Start of RECORDS SHOWN
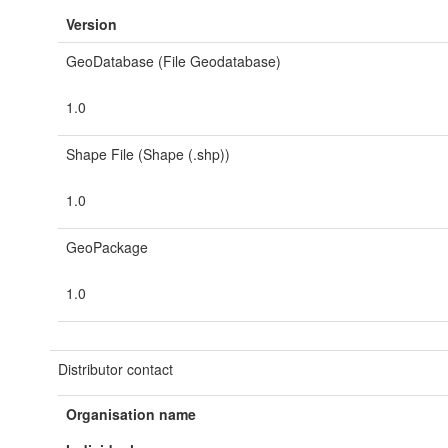
Version
GeoDatabase (File Geodatabase)
1.0
Shape File (Shape (.shp))
1.0
GeoPackage
1.0
Distributor contact
Organisation name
End of RECORDS SHOWN
Recast the text lines from every item above as a numbered list, omitting any blank lines. Leave the pictures out of the answer.

1. Version
2. GeoDatabase (File Geodatabase)
3. 1.0
4. Shape File (Shape (.shp))
5. 1.0
6. GeoPackage
7. 1.0
8. Distributor contact
9. Organisation name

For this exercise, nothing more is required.